* Exercise requirements:
Print the lines from the one containing "[Event 1670183, M7.52](bbp_LA_BASIN_863/event_1670183/)" to the one containing "Completed workshop objectives", both included, and leave the pictures out.
Top of Supplied records
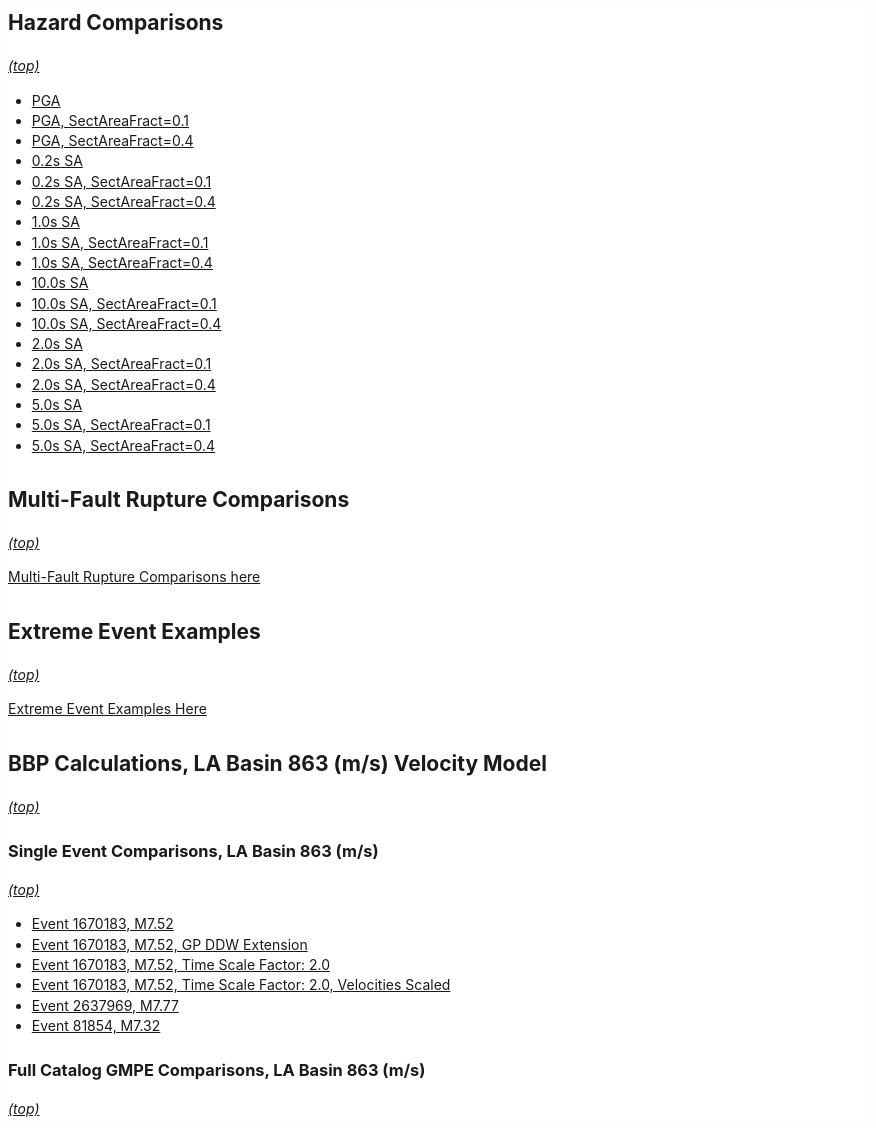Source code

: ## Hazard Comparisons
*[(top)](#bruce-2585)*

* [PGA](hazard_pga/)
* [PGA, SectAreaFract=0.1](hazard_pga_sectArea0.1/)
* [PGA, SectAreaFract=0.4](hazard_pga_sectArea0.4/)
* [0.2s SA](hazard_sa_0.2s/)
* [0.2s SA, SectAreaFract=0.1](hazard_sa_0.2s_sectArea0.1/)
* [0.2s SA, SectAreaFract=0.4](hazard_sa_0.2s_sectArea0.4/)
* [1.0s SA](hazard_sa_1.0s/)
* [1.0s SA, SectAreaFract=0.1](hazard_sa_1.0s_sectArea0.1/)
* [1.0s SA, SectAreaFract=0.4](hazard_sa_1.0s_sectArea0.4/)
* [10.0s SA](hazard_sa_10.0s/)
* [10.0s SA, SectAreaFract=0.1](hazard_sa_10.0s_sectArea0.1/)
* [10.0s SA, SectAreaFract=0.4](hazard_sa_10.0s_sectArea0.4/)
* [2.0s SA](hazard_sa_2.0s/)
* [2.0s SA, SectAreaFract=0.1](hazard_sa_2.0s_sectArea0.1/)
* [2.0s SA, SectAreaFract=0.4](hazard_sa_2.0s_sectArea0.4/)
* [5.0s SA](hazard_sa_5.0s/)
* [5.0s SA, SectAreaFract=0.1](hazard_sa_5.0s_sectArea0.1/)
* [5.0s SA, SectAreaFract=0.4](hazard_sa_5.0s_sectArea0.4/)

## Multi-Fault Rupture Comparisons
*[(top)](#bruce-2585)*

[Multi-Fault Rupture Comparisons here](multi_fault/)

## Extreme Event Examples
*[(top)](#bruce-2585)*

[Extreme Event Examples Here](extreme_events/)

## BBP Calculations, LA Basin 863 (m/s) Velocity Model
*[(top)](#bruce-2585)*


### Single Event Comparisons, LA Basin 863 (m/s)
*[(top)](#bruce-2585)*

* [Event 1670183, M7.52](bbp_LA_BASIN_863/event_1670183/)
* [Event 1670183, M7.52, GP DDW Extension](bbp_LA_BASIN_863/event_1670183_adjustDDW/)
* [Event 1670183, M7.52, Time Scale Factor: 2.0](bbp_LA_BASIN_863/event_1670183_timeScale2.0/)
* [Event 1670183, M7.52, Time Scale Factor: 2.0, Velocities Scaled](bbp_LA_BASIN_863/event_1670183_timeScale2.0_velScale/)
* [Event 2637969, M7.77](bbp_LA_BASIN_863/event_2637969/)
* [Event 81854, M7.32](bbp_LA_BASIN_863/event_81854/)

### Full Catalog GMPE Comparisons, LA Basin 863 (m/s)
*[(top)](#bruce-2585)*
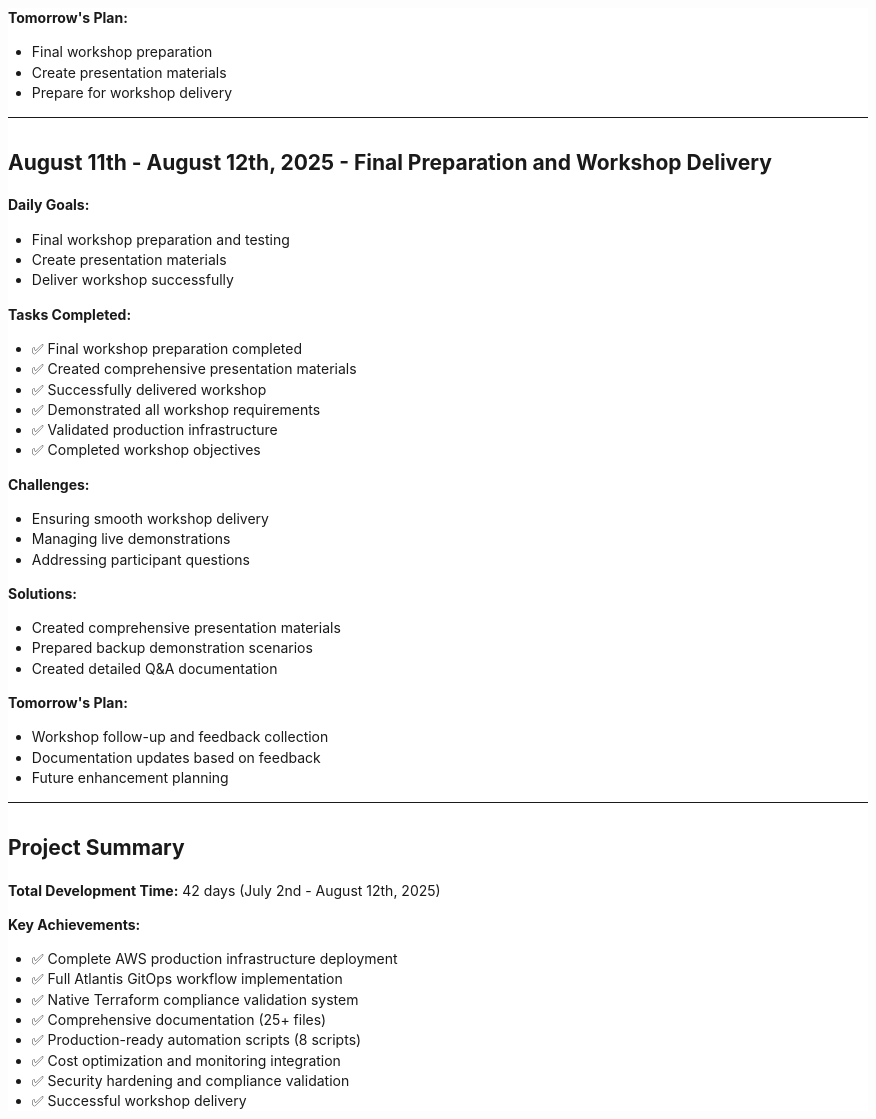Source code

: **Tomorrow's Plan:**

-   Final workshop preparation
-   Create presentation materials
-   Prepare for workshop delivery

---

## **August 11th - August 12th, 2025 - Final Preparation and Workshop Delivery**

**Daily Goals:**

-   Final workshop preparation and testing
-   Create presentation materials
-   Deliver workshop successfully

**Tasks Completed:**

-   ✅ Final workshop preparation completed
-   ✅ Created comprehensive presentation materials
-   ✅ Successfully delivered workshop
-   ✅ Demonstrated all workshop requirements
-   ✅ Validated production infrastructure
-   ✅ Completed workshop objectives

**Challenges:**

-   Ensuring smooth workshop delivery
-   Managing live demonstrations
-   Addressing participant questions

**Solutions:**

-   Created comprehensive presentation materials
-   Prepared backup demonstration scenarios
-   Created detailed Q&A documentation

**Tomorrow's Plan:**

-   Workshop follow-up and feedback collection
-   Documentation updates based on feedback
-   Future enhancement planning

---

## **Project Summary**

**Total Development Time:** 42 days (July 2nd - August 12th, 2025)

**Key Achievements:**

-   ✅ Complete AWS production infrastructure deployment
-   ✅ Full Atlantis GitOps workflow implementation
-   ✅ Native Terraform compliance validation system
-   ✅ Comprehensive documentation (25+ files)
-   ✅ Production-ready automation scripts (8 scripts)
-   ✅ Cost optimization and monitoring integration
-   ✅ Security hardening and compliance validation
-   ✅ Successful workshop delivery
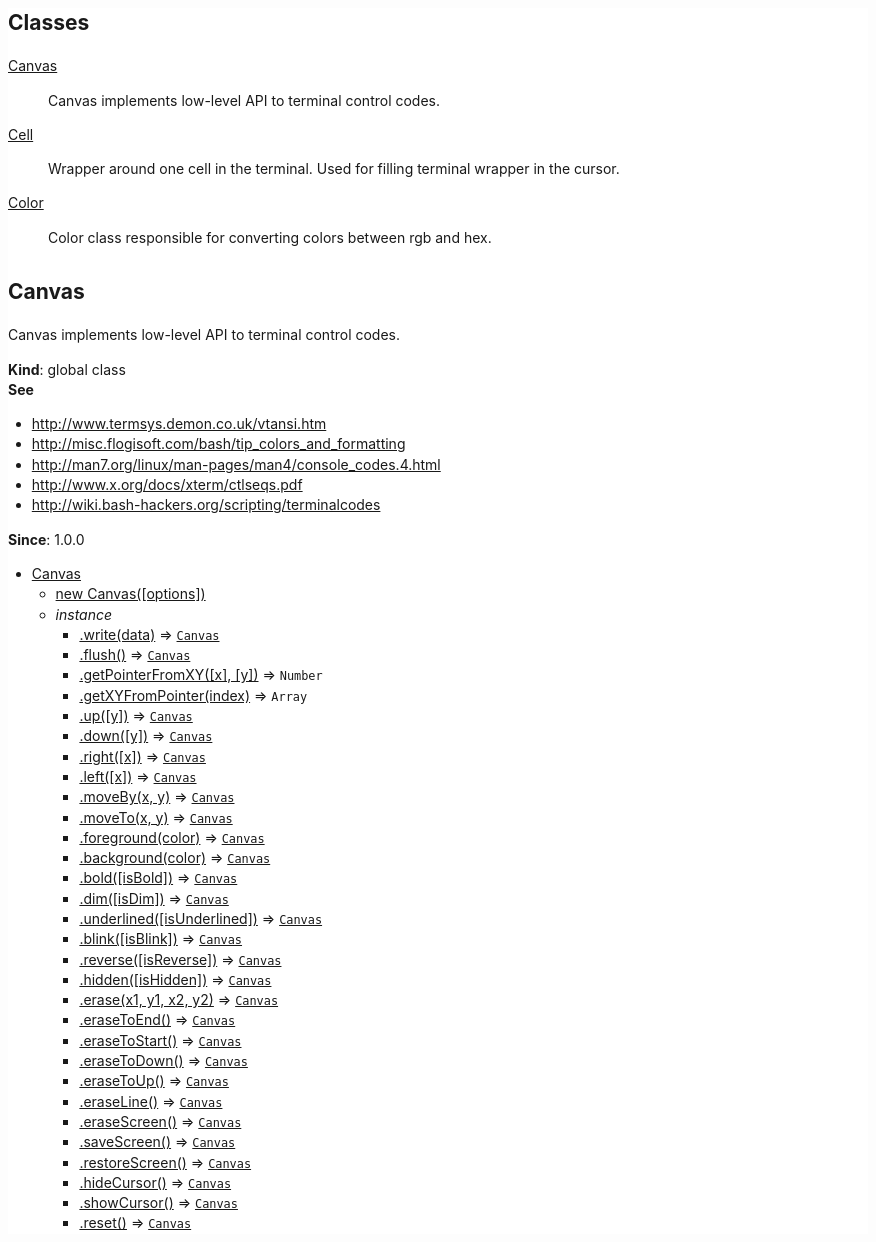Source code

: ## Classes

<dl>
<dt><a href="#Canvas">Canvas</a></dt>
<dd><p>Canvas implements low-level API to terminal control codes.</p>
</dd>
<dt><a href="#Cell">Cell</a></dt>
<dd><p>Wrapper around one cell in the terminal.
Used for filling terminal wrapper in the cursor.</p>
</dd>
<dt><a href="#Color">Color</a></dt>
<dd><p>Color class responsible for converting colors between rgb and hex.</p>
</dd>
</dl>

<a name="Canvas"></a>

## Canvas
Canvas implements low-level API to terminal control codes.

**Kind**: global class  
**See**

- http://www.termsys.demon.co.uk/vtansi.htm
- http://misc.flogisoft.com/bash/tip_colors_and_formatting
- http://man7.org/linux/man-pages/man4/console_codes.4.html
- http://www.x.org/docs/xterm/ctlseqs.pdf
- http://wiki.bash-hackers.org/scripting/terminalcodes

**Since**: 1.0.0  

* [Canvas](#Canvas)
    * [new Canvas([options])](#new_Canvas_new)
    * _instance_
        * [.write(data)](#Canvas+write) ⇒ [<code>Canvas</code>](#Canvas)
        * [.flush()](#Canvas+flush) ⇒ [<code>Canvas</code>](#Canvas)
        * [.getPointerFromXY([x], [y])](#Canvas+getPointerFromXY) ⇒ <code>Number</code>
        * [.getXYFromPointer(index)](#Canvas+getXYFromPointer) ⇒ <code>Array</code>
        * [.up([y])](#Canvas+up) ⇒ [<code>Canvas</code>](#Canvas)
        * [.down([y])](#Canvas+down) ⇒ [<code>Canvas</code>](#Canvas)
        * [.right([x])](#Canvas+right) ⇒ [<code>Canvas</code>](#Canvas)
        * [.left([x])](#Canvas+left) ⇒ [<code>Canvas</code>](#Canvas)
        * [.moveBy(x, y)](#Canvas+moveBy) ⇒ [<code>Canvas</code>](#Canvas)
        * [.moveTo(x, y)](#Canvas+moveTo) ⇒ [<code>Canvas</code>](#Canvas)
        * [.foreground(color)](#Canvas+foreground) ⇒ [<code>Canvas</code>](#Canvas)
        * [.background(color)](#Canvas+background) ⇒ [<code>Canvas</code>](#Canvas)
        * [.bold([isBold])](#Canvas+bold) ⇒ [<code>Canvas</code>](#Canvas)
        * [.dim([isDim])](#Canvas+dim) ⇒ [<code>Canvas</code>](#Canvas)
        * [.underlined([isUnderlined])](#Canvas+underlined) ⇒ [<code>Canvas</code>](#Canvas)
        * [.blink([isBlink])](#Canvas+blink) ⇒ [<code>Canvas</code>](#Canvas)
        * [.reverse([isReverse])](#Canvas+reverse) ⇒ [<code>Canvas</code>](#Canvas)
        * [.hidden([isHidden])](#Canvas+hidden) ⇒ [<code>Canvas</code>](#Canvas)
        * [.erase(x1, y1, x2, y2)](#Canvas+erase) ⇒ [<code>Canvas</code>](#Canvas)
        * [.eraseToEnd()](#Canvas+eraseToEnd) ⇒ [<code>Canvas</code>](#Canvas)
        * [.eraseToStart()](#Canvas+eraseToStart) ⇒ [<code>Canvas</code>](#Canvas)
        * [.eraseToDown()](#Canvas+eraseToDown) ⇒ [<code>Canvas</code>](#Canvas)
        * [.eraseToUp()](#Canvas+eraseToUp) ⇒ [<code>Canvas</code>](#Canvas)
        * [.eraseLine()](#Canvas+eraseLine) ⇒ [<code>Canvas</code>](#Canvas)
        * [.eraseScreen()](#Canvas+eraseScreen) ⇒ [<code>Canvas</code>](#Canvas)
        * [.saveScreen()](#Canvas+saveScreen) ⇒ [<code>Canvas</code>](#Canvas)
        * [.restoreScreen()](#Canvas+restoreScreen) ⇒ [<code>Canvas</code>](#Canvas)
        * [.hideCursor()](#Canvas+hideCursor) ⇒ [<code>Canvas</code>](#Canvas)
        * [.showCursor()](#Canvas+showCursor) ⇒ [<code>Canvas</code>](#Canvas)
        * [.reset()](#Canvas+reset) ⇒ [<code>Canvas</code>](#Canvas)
Bottom of Supplied records
* Finished exercise:
* [Event 1670183, M7.52](bbp_LA_BASIN_863/event_1670183/)
* [Event 1670183, M7.52, GP DDW Extension](bbp_LA_BASIN_863/event_1670183_adjustDDW/)
* [Event 1670183, M7.52, Time Scale Factor: 2.0](bbp_LA_BASIN_863/event_1670183_timeScale2.0/)
* [Event 1670183, M7.52, Time Scale Factor: 2.0, Velocities Scaled](bbp_LA_BASIN_863/event_1670183_timeScale2.0_velScale/)
* [Event 2637969, M7.77](bbp_LA_BASIN_863/event_2637969/)
* [Event 81854, M7.32](bbp_LA_BASIN_863/event_81854/)

### Full Catalog GMPE Comparisons, LA Basin 863 (m/s)
*[(top)](#bruce-2585)*
Source code

: **Tomorrow's Plan:**

-   Final workshop preparation
-   Create presentation materials
-   Prepare for workshop delivery

---

## **August 11th - August 12th, 2025 - Final Preparation and Workshop Delivery**

**Daily Goals:**

-   Final workshop preparation and testing
-   Create presentation materials
-   Deliver workshop successfully

**Tasks Completed:**

-   ✅ Final workshop preparation completed
-   ✅ Created comprehensive presentation materials
-   ✅ Successfully delivered workshop
-   ✅ Demonstrated all workshop requirements
-   ✅ Validated production infrastructure
-   ✅ Completed workshop objectives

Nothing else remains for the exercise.